Number of kernels launched: O(1)
Local memory used: O(n^2)
Time complexity: O(n^2)
Spatial complexity: O(n^2)
✔️ Pro | ❌ Cons |
---|---|
The parallelization improves the time complexity | Then dimension of the matrix is limited by the amount of local memory available to the work-group |
The "no pivot" version may not be able to solve some solvable systems | |
All the work-items must belong to the same work-group |
Conclusion: this approach is practically useless, since the limitation of having the whole matrix stored in local memory negates the biggest benefits of using a parallel implementations, which manifest on very large sets of data.
Simplest implementation of a Gaussian elimination where the pivots are chosen in based on the order of rows.
The whole matrix is stored in a texture. Another one with the same dimensions is created. The two textures are used alternately as input or output, a ping pong of sorts, meaning there is the need to lauch n - 1 kernels.
The result is that the odd reduced rows will be on one texture, while the even ones will be on the other.
The parallelization concerns the fact that each work-item will calculate one item of the sub-matrix.
Each frame is a different kernel
To calculate the result vector, a buffer of size 2n is allocated in the local memory.
For each row, the corresponding unknown's value is calculate, storing the temporary calculations in the first half of the buffer, while the n solutions are stored in the second half.
Number of kernels launched: O(n)
Local memory used: O(n)
Time complexity: O(nlog(n))
Spatial complexity: O(n^2)
✔️ Pro | ❌ Cons |
---|---|
The parallelization improves the time complexity | Needs to launch n kernels, with all the overhead this entails |
Can exploit the strong caching enjoyed by the textures | The "no pivot" version may not be able to solve some solvable systems |
The use of a texture allows only floats to be used, excluding doubles |
Conclusion: this approach is the fastest one for big inputs, with the limitation of being "no pivot" and working only on floats.
Simplest implementation of a Gaussian elimination where the pivots are chosen in based on the order of rows.
The whole matrix is stored in a buffer. Another one with the same dimensions is created. The two buffers are used alternately as input or output, a ping pong of sorts, meaning there is the need to lauch n - 1 kernels.
The result is that the odd reduced rows will be on one buffer, while the even ones will be on the other.
The parallelization concerns the fact that each work-item will calculate one item of the sub-matrix.
Each frame is a different kernel
To calculate the result vector, a buffer of size 2n is allocated in the local memory.

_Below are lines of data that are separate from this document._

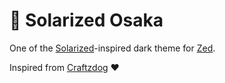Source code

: # 🏯 Solarized Osaka

One of the [Solarized](https://ethanschoonover.com/solarized/)-inspired dark theme for [Zed](https://zed.dev/).

Inspired from [Craftzdog](https://github.com/craftzdog/solarized-osaka.nvim) ❤️

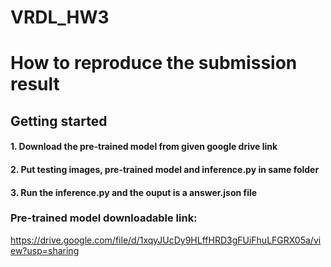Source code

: # VRDL_HW3
# How to reproduce the submission result

## Getting started

#### 1. Download the pre-trained model from given google drive link
#### 2. Put testing images, pre-trained model and inference.py in same folder
#### 3. Run the inference.py and the ouput is a answer.json file

### Pre-trained model downloadable link:
https://drive.google.com/file/d/1xqyJUcDy9HLffHRD3gFUiFhuLFGRX05a/view?usp=sharing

For each row, the corresponding unknown's value is calculate, storing the temporary calculations in the first half of the buffer, while the n solutions are stored in the second half.
Number of kernels launched: O(n)
Local memory used: O(n)
Time complexity: O(nlog(n))
Spatial complexity: O(n^2)
✔️ Pro | ❌ Cons |
---|---|
The parallelization improves the time complexity | Needs to launch n kernels, with all the overhead this entails |
The "no pivot" version may not be able to solve some solvable systems |
Conclusion: this approach is not the fastest, but being based on a buffer leaves more room for the customization of the type of input, with the only limitation of being "no pivot".